Aralarında devasa boyutta çalışmaların da bulunduğu renkli duvar resimleri, şehre gelen turistlerin ve yerel halkın da oldukça ilgisini çekiyor.
Sayıları yüzü aşan duvar resimlerini şehre kazandıran uzun soluklu festival, şehre görünenin dışında farklı bir boyut daha katıyor. Boyayla kurşun izlerini kapatan sanatçılar, yaptıkları eserlerin verdiği mesajla Boşnaklar ve Hırvatlar arasında yaşanan ayrışmanın çözümüne de katkı sağlıyor.
“Festival, şehre pozitif enerji ve barış getiriyor”

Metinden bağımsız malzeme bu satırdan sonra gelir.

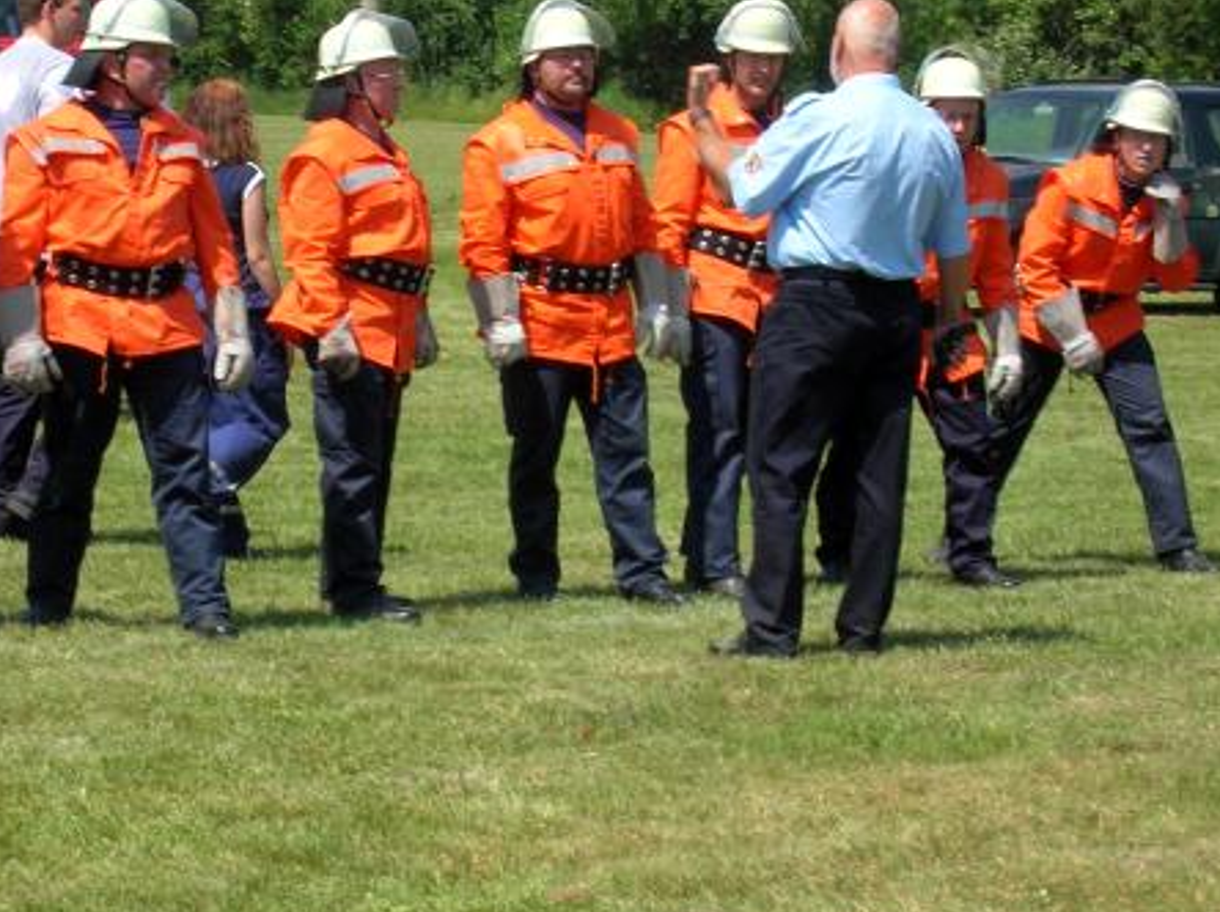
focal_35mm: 147
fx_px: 5175
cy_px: 503
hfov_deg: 13.4
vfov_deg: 10.1
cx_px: 503
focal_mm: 17.1
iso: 50
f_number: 8.2
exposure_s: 1/104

Sokak Sanatları Festivali fikrinin sahibi ve organizatörü Marina Mimoza, AA muhabirine yaptığı açıklamada, altı yıl önce başlayan festival sayesinde Mostar’ın bugün adeta büyük bir sokak galerisine dönüştüğünü belirterek, festival kapsamında yapılan resimlerin şehre pozitif enerji ve barış getirdiğini ifade etti.

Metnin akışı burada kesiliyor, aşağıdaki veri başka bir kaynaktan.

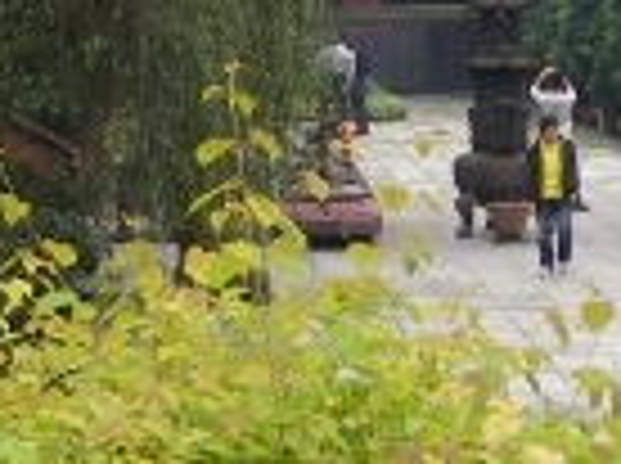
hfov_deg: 12.6
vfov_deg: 9.2
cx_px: 396
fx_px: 2812
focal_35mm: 157
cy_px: -176
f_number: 3.5
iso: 80
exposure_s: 1/160
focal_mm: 6.3
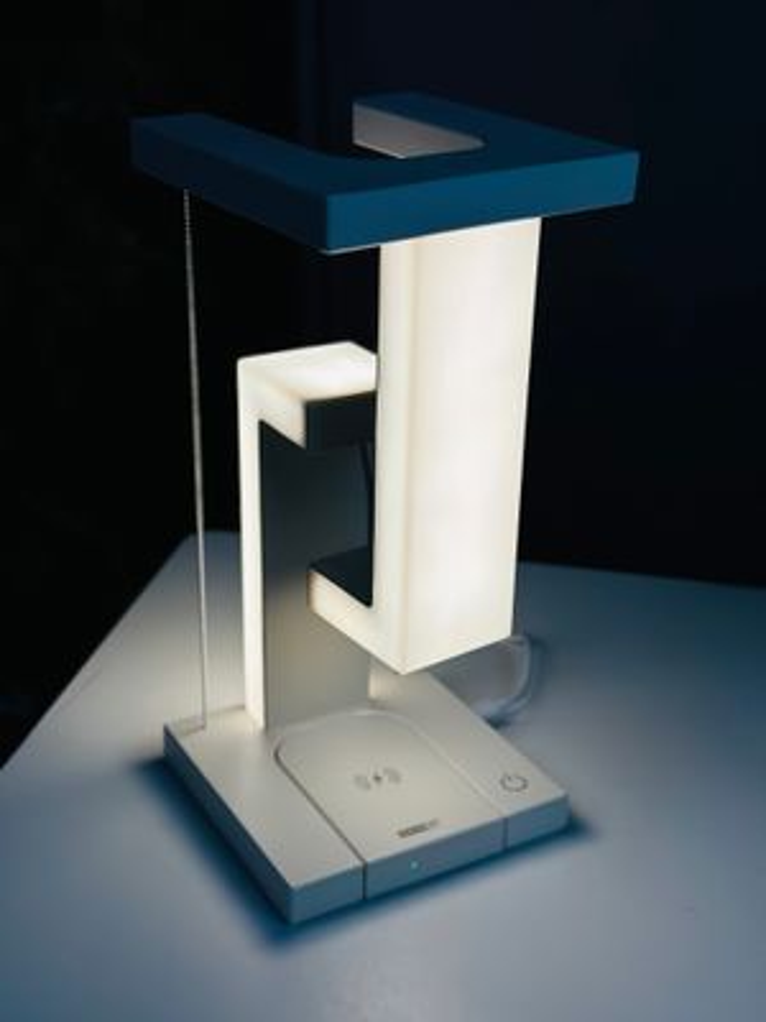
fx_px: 1416
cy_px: 511
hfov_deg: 30.3
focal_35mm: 48
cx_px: 383
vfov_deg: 39.7
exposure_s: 1/2028
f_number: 1.78
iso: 80
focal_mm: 6.86
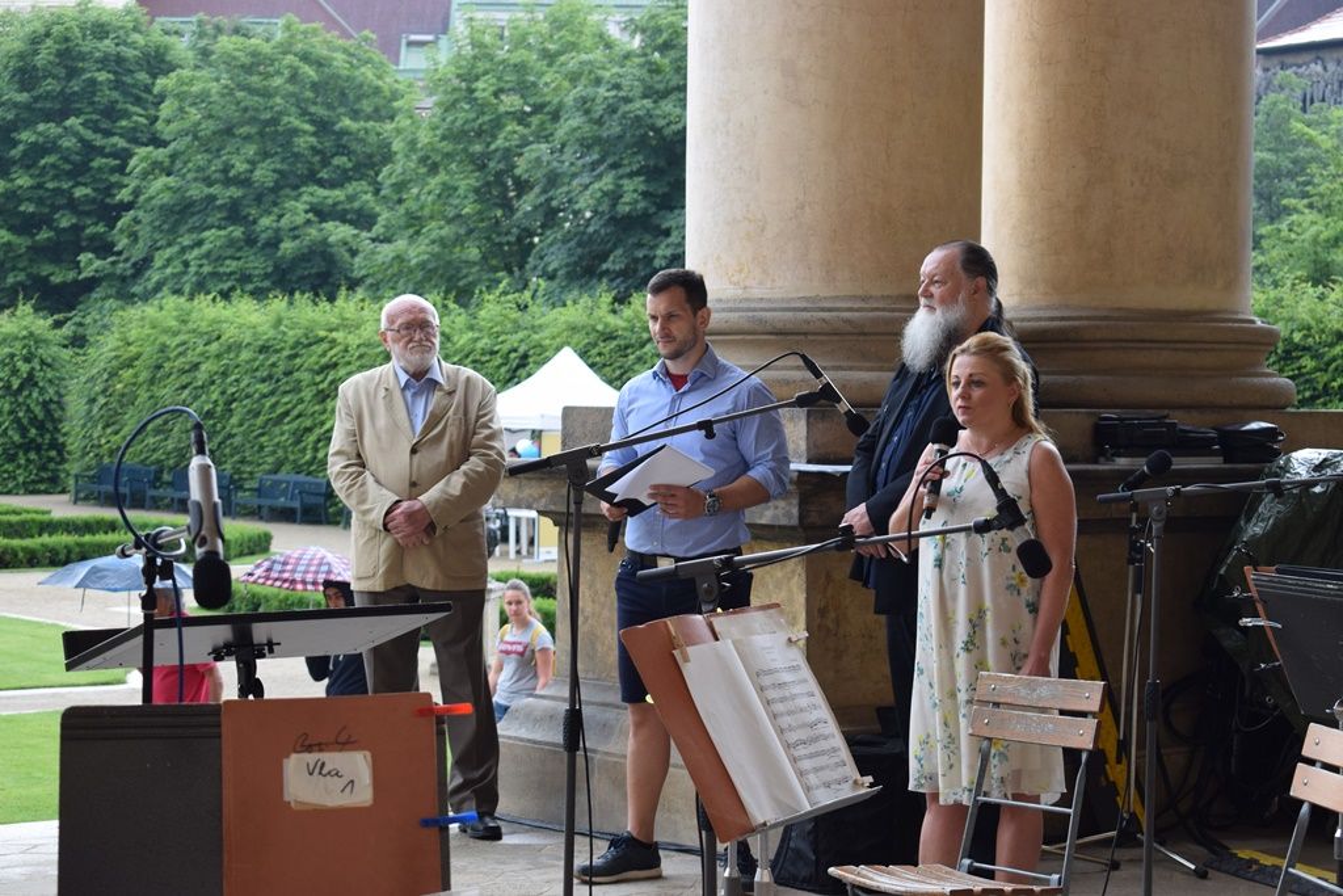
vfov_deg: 16.6
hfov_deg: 24.6
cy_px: 448
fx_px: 3078
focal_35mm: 82
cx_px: 672
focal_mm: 55
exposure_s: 1/160
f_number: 6.3
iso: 400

Festivalin sokağa dinamizm getirerek, şehre yeni bir görsel kimlik kazandırdığını dile getiren Mimoza, “Savaştan 20 yıl sonra halen harap olmuş ve terk edilmiş çok bina var. Biz bu yerleri sanatımızı yansıttığımız yerler olarak kullanıyoruz. Sanat aracılığıyla söz konusu yerleri yeniden canlandırıyoruz.” dedi.
Mimoza, Mostar’ın her zaman sanatla iç içe olan bir şehir olduğunu vurgulayarak, sanatçıların bu sanatı kullanarak insanların düşünmesine ve şehir için gelecekte farklı bir şeyler yapılmasına katkı sağladıklarını kaydetti.
Sanatçıların yaptıkları çalışmalarda özgür olduklarını belirten Mimoza, festivalde belirli bir konu olmadığını, burada yalnızca sanatçıların anlatım ve ifadelerine yer verdiklerini söyledi.
Mimoza, Mostar’ın çok özel bir yer olduğuna ve gerçekleştirilen festivalin şehre sevgi ve barış da getirdiğine dikkati çekerek, söz konusu sanat biçiminin sokakta görünen bir şey olduğu için pozitif enerjiyi de bu anlamda kolay bir şekilde yaydığını anlattı.
Genel olarak yerel halktan festivalle ilgili olumlu dönüş aldıklarını aktaran Mimoza, burada yaşayanların resimleri diğer insanları şehre gelmeye teşvik etmek için kullandıklarını ve bundan gurur duyduklarını sözlerine ekledi.